Can you rewrite the entries below with every "chart" changed to "graph" and all else kept the same? Omit the pictures from your version.

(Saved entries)
________________________
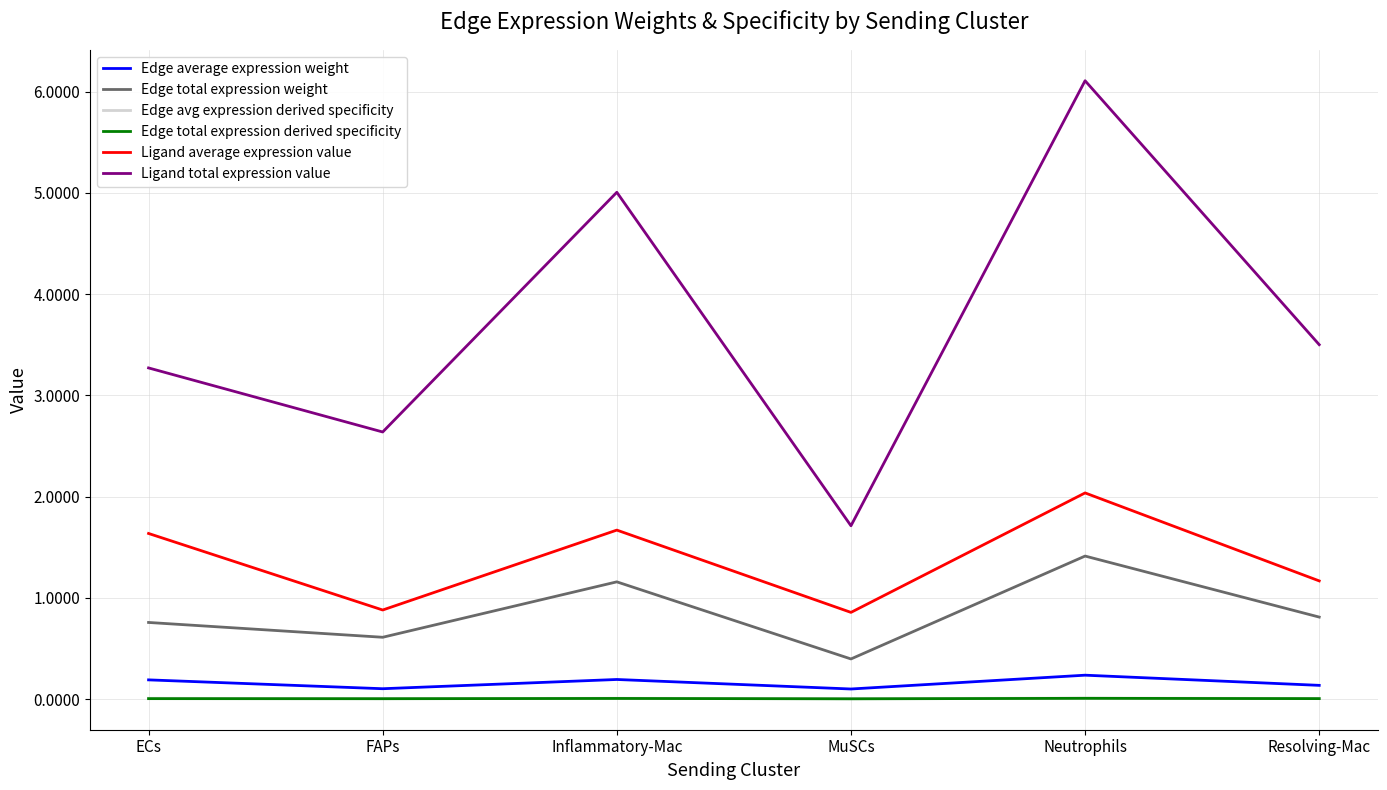

True or false: Ligand total expression value and Edge avg expression derived specificity cross at least once.

False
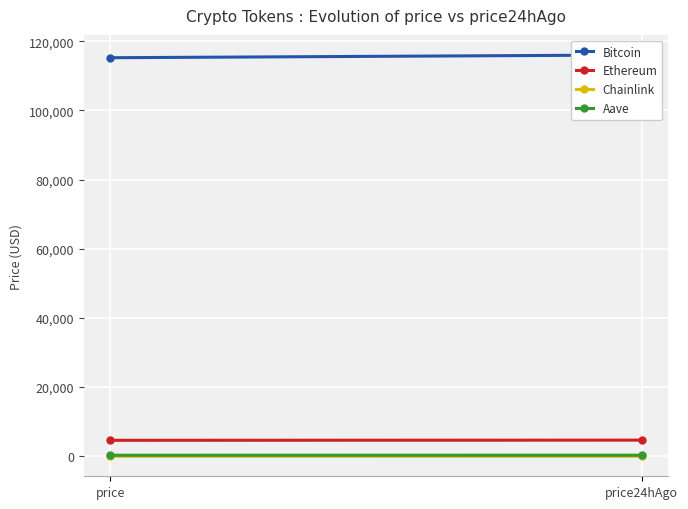

At which label does Ethereum first exceed 4675?

price24hAgo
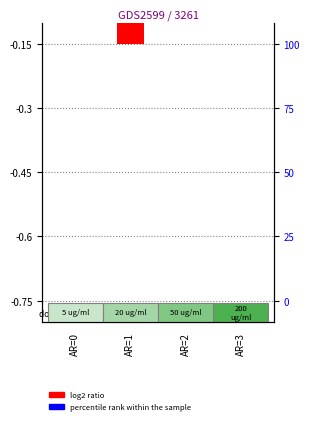

How many series are shown in this chart?

2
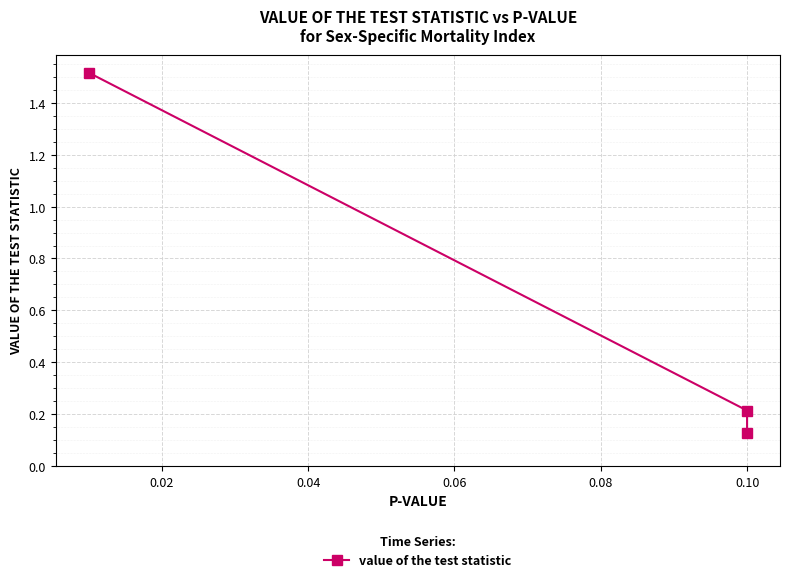

How many lines are shown in the chart?

1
________________________
TASK OUTPUT:
True or false: Ligand total expression value and Edge avg expression derived specificity cross at least once.

False

At which label does Ethereum first exceed 4675?

price24hAgo

How many series are shown in this graph?

2

How many lines are shown in the graph?

1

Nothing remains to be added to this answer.